- Episode no.: Season 4 Episode 21
- Directed by: David Livingston
- Story by: René Echevarria; Majel Barrett;
- Teleplay by: René Echevarria
- Production code: 493
- Original air date: April 29, 1996

Guest appearances
- Majel Barrett as Lwaxana Troi; Michael Ansara as Jeyal; Meg Foster as Onaya;

Episode chronology
| ← Previous "Shattered Mirror" | Next → "For the Cause" |
- Star Trek: Deep Space Nine season 4

= The Muse (Star Trek: Deep Space Nine) =

"The Muse" is the 93rd episode of the television series Star Trek: Deep Space Nine, the 21st episode of the fourth season.

Set in the 24th century, the series follows the adventures on the space station Deep Space Nine. In this episode, budding writer Jake Sisko falls under the spell of a mysterious woman, while Constable Odo helps Ambassador Lwaxana Troi escape her controlling husband.

The episode marks the final appearance of the recurring character Lwaxana Troi. It also marks the final on-screen appearance of Majel Barrett Roddenberry in the Star Trek franchise, though she would continue to provide voiceover work for the franchise until her death in 2008.

==Plot==
Lwaxana Troi returns to Deep Space Nine seeking Odo's protection. She is pregnant with a son and on the run from her Tavnian husband, Jeyal.
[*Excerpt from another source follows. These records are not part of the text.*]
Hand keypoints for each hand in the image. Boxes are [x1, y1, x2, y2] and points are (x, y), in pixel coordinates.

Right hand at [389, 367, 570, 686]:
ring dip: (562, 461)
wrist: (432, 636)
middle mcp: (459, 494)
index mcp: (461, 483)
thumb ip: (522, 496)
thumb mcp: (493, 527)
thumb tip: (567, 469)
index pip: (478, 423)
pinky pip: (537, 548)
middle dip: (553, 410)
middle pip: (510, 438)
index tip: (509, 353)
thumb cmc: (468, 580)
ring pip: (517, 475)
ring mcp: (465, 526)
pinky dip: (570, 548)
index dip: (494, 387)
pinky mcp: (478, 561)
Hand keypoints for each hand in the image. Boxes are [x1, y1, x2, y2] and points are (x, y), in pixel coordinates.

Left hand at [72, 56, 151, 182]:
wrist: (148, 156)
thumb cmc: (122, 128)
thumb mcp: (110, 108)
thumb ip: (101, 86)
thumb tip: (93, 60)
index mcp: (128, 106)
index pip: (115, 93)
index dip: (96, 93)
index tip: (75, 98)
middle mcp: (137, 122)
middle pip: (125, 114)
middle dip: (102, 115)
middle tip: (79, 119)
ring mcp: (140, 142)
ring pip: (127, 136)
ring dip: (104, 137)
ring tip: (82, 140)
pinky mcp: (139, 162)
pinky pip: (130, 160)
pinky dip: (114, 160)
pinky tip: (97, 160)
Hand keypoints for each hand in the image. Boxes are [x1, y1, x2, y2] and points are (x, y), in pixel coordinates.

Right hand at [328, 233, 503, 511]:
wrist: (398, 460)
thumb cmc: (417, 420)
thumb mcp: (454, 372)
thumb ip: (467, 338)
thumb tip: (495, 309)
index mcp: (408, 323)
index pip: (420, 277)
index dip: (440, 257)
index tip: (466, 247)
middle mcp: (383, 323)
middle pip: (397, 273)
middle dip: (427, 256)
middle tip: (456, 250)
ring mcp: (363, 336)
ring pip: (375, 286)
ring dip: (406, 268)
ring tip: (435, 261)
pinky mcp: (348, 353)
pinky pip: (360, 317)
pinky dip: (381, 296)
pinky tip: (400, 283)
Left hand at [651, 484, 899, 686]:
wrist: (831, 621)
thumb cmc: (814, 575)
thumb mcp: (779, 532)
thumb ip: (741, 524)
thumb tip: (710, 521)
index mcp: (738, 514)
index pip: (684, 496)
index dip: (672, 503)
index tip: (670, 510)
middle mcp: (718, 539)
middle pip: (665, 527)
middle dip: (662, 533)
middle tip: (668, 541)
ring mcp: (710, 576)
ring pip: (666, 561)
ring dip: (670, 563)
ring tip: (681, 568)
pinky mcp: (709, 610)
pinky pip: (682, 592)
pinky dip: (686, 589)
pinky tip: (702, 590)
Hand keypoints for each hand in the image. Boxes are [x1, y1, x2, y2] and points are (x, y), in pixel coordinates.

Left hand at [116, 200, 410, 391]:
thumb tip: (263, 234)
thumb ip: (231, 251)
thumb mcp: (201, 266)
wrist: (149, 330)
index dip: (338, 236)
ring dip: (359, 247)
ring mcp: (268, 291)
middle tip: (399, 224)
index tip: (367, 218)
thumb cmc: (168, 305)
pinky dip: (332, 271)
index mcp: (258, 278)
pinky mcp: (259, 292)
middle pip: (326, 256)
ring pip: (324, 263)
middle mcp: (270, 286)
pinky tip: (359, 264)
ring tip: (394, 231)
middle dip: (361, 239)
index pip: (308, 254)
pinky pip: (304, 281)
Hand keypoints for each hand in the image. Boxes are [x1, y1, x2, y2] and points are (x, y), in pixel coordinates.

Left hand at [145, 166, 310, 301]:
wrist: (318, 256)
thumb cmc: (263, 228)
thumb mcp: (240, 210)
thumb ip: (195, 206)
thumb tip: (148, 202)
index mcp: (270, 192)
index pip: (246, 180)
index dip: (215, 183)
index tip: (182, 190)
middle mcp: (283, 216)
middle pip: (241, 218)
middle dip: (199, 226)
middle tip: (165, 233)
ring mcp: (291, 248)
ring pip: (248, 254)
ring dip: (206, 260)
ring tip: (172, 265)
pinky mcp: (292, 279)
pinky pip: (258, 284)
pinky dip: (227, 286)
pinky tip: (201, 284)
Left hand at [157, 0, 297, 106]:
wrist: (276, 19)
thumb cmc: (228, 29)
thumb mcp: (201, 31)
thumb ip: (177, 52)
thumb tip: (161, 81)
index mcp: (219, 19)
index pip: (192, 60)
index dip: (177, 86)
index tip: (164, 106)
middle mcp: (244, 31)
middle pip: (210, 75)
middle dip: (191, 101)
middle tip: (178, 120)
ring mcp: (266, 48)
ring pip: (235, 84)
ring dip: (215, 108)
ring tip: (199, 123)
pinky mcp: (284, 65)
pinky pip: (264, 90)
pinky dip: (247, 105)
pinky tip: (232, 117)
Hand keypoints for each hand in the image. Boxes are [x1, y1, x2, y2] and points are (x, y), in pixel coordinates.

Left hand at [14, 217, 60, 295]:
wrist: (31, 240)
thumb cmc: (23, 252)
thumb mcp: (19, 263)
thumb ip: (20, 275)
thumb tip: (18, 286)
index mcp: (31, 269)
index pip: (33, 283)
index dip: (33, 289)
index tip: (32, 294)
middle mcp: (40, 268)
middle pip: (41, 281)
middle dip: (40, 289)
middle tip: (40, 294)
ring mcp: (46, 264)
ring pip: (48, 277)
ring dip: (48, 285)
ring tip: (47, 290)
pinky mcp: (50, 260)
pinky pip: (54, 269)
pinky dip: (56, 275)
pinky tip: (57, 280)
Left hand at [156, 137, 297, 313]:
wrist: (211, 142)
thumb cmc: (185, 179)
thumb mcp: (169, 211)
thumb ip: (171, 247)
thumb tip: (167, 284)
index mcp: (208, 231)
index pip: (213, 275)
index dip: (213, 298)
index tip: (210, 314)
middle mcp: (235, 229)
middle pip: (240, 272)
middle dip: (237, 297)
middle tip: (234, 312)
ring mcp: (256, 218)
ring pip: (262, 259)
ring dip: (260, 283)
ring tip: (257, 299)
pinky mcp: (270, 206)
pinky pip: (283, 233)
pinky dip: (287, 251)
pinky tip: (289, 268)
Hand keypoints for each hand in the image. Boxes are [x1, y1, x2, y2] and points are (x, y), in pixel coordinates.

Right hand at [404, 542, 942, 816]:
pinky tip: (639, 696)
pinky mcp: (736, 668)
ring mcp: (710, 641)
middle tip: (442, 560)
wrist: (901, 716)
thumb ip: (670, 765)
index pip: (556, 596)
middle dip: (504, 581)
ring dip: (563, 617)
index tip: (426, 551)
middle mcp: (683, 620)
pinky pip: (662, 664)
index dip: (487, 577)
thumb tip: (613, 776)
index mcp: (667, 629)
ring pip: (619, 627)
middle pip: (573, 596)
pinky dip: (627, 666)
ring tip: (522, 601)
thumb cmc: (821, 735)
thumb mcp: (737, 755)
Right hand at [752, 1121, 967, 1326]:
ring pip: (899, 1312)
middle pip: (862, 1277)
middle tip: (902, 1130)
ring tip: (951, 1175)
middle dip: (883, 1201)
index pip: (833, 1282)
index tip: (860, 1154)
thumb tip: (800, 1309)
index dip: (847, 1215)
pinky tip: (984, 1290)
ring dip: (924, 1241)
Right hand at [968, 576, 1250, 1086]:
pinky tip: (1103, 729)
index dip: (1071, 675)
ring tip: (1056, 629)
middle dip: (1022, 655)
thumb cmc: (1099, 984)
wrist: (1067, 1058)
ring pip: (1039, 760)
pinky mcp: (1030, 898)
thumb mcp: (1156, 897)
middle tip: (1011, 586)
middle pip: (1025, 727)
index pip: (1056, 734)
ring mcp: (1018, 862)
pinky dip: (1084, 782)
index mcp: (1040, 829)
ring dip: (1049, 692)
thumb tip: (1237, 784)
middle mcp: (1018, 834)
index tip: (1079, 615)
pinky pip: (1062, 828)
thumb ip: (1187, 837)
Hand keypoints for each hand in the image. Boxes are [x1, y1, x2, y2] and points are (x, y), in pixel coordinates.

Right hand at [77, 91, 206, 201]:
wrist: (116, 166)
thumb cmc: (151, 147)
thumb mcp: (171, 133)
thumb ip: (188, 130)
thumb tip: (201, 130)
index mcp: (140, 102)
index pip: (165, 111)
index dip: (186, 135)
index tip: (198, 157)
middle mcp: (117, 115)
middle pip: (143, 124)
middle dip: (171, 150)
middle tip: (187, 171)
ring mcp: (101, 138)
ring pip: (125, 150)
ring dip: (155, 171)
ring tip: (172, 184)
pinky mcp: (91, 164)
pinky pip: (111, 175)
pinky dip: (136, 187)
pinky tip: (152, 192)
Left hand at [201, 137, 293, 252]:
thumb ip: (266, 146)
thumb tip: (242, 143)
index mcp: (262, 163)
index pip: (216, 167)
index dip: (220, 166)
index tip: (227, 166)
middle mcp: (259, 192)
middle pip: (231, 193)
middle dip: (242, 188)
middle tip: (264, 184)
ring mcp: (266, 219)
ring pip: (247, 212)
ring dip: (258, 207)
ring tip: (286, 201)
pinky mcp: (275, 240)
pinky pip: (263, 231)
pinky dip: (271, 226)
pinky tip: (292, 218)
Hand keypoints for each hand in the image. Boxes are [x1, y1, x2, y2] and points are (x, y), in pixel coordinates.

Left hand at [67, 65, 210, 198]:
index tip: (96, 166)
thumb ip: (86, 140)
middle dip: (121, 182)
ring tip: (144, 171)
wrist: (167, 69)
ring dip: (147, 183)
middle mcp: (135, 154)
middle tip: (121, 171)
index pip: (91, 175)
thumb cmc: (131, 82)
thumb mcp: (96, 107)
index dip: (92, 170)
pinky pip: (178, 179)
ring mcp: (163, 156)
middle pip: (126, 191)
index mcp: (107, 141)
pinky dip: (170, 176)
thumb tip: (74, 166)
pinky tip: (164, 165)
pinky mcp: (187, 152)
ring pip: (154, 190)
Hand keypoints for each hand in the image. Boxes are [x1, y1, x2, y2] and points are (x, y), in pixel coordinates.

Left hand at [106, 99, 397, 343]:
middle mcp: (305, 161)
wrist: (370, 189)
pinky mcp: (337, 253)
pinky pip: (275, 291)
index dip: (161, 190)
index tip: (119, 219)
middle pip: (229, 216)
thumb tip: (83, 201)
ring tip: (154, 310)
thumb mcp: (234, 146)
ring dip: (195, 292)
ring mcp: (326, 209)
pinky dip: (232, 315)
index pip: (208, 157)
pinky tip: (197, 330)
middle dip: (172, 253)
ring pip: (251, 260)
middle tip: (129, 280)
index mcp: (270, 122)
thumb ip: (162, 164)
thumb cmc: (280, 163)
He wants to take the baby, upon birth, away from Lwaxana to be raised in an all-male environment. Lwaxana does not want to be separated from her child.

Odo discovers that, according to the specific wording of Tavnian law, the son belongs to the mother's husband, not necessarily the actual father. He proposes that Lwaxana divorce Jeyal and marry Odo, so that Jeyal cannot claim her child. This scheme is complicated when Jeyal invites himself to the marriage ceremony. The Tavnian marriage ceremony requires that all present be convinced of the legitimacy of the feelings of the couple, meaning that Odo will have to convince Jeyal that he is truly in love with Lwaxana in order for the marriage to be legitimate. The plan works; Odo and Lwaxana are married and Jeyal leaves the station.

Meanwhile, Jake Sisko spots an alluring woman arriving on the station. She finds him and invites him to her quarters. Jake backs out of a 3-day trip with his father, Captain Benjamin Sisko, in order to stay on the station and meet with the woman, Onaya. That evening, Jake meets with her and she helps him write by stimulating certain areas of his brain. However, it appears she is also taking something away from Jake.

Jake meets with her several times working on an ambitious novel. His father returns to the station and eventually finds Jake with Onaya and prevents her from killing his son. Onaya justifies her actions by saying that she allows artists to "live forever" through brilliant work that she helps them produce, while she is nourished by the artists' brain energy. When Captain Sisko tries firing his phaser at her, she is unaffected and disappears from the station as a ball of energy.

While Jake is recovering, his father has read the pages that he wrote under the influence of Onaya, and tells Jake he has the beginnings of a good novel. Jake responds that he does not feel that the words were his own. Benjamin assures him that Onaya had only helped him draw out what was already there.

==Relation to other episodes==
- This is the third of three meetings of Odo and Lwaxana Troi. She also visited in the episodes "The Forsaken" and "Fascination."
- The novel that Jake works on in this episode is titled Anslem. The earlier episode The Visitor portrayed an alternate future in which Jake became a successful writer as an adult after the disappearance of his father; and in that episode Anslem is the novel that propelled him to fame.

== Reception ==
In 2018, Comic Book Resources included "The Muse" on a list of Star Trek episodes that were "so bad they must be seen", calling it "one of the most disappointing episodes" of Deep Space Nine and a waste of Majel Barrett's final appearance. Keith DeCandido of Tor.com gave it four out of ten.

A 2015 binge-watching guide for Star Trek: Deep Space Nine by Wired recommended skipping this episode.

Director David Livingston conceded that of the episodes he directed this episode was not good.